Food borne diseases are a major global problem causing considerable morbidity and mortality annually (Hanson et al., 2012). World Health Organization (WHO) reported that every day more than 5000 children die globally due to consumption of contaminated food and water. Food borne illnesses are prevalent in all parts of the world and their toll on human well-being is enormous which lead to major economic loss (Caroline et al., 2008). The incidence rate of food borne diseases is also rising up. In industrialized countries about one-third of the population is suffering from food borne illnesses each year whereas, in developing world the problem is worse due to overcrowding, poverty, inadequate sanitary conditions and poor general hygiene (Fratamicoet al., 2005).

Ready-to-eat foods available in market have gained much popularity over the years because of the ease and the taste these offer.

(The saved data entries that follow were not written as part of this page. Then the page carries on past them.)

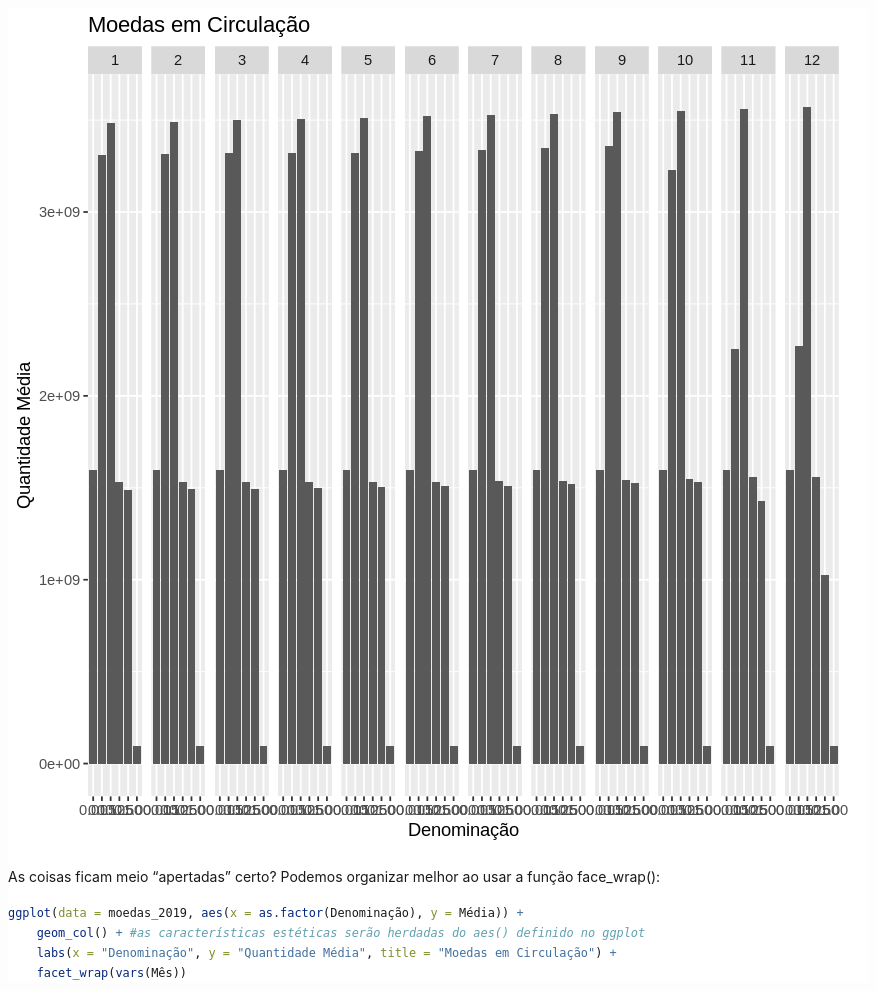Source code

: 
    
![png](output_94_0.png)
    


As coisas ficam meio “apertadas” certo? Podemos organizar melhor ao usar a função face_wrap():


```R
ggplot(data = moedas_2019, aes(x = as.factor(Denominação), y = Média)) +  
    geom_col() + #as características estéticas serão herdadas do aes() definido no ggplot  
    labs(x = "Denominação", y = "Quantidade Média", title = "Moedas em Circulação") +  
    facet_wrap(vars(Mês))
```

Despite of their advantages, the category ready-to-eat is considered as high-risk foods because they do not necessitate any heating or processing prior to consumption (Cruickshank, 1990).

The issue of food hygiene covers a broad area including the selection and handling of raw foodstuffs, personal hygiene of food vendors and sanitation of place of cooking, waste management and treatment of leftovers as well as prevention of contamination. It is an undisputable fact that every food can cause illness if it is contaminated with harmful microorganisms. It is a fact that there are always microorganisms in the environment. Food is therefore likely to be contaminated at every stage of its preparation and serving. This statement stands true considering the preparation of food for sale in open spaces.

Food safety has been declared a global concern and an increasing public health concern by international agencies such as the FAO (Food and Agriculture Organization) and the WHO (World Health Organization). However, the exact number of food poisoning and food borne diseases is not known since most incidences are not reported. It has been estimated that food and waterborne diarrheal diseases are leading causes of illness and death in less develop countries killing an approximately 1.8 million people annually (WHO, 2002). Thus, have the potential of seriously damaging the health status of the population and simultaneously creating an enormous social burden on the communities and their health system.

Poor food hygiene practices by food vendors can have a lot of effects on a substantial number of people who patronize their services. Talk of the spread of faecal-oral diseases like Typhoid fever, Cholera among others and the amount that the government and individuals spend on the treatment of these diseases. ―Food, not water, is the source of most causes of diseases in developing countries. Most illnesses are due to preventable errors in food selection.

The risks of illness may be reduced by taking measures to minimize contamination which may occur during preparation in the kitchen, transporting or during storage (FAO, 2004). It is against this background that this study examines microbiological quality of hawked ready-to-eat African Salad.

1.1 Objectives of the Study                                              

1.1.1 Main objective

The broad objective is to investigate the microbiological quality of hawked ready-to-eat African Salad

1.1.2 Specific objectives

Specific objectives of the study were to;

i.               Identify the microorganisms present in hawked ready-to-eat African Salad from different retail outlets.

ii.              To determine the microbial quality of ready-to-eat African Salad by determining its total microbial counts, coliform counts and the fungal counts of each sample.

iii.            To identify and discuss the different routes in which ready to eat African salads are contaminated by microbes.

iv.            To create the needed awareness on the handling of ready to eat African salads to reduce microbial contamination on them.

v.              To contribute to the knowledge, especially in the dimension of Community Health, influence policy decision regarding the regulation of hawked food, help improve upon the quality of food sold by street vendors and help streamline food vendors’ activities.